‘Retailers must compete online and off-line’, says InHouse MD

Wayne Dance, the managing director of InHouse, has urged KBB retailers to embrace the internet to promote their brands even if they have an axe to grind with online commerce.

In a column for the May issue of kbbreview, Dance said: “One thing is for certain, the internet is now an integral part of our lives. Every year, we can expect it to have even more influence.

“Think about a man who goes to a DIY store to buy a one-inch drill. He doesn’t actually want a one-inch drill. He wants a one-inch hole, but he has to use the tool to reap the benefit he wants to achieve.

“It’s the same with the internet. It has to be thought of as a tool to deliver the result you want.”

His comments come after chief executive of the British Retail Consortium (BRC) Helen Dickinson spoke about the growing importance of the interconnectivity between physical and digital in a keynote speech at a trade event for electrical retailers in March.

Dickinson said: “It’s not about stores versus online. The connectivity between digital and physical and people having a seamless experience is going to become much more important.

“As soon as we can stop thinking about the two channels as being separate and start thinking about them from a customer’s point of view, then there are real opportunities to deliver growth.”

You might also like:   Hoffman Thornwood enters KBB market

Dance said: “Use the internet, and traditional means such as print advertising, to promote your brand, positioning your business to get noticed and desired by the customer.”

But he said that retailers with physical showrooms should see that as an “advantage” over internet-only competitors, whose only real differentiator is price.

“If a sale only comes down to price, we would all live in the cheapest house, drive the cheapest car and wear the cheapest clothes,” he said.

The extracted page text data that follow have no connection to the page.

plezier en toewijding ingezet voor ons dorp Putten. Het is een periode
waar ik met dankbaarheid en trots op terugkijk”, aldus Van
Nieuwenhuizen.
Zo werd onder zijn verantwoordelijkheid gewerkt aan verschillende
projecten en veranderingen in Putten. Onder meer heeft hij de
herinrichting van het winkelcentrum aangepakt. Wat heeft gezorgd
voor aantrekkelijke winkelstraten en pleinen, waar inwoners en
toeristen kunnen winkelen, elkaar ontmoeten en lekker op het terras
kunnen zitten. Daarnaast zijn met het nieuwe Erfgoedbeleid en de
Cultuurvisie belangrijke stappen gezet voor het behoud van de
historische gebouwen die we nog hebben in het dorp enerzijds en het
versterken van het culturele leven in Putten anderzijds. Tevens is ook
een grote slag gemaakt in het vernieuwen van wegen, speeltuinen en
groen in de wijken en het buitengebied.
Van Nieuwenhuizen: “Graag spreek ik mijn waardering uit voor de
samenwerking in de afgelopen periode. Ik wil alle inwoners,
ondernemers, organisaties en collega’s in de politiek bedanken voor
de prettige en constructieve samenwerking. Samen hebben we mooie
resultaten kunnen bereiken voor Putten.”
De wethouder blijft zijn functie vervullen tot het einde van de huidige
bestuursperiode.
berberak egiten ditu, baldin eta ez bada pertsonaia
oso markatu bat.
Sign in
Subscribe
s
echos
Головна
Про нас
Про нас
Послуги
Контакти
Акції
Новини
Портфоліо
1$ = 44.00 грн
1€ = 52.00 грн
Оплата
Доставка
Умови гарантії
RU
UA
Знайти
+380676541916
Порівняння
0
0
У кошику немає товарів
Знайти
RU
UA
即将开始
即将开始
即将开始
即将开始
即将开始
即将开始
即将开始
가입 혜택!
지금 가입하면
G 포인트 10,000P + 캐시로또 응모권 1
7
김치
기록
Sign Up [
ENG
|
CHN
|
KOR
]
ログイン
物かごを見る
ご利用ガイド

“Yet we don’t, and that’s down to the power of brands. The T-shirt without a logo might have been made in the same factory with the same material as a T-shirt that has a branded logo on it.

“Yet the one with the logo can be anything from double to quadruple the price. Why? The one with no visible branding is seen as less desirable and it has less kudos.”

He uses this analogy to reinforce the value of personal interaction and the long-term human relationship that can only come from a face-to-face sale.

“Even the trustworthy online sellers cannot offer this confidence boost. This is where bricks-and-mortar showrooms are incomparable to the remoteness of an online purchase.”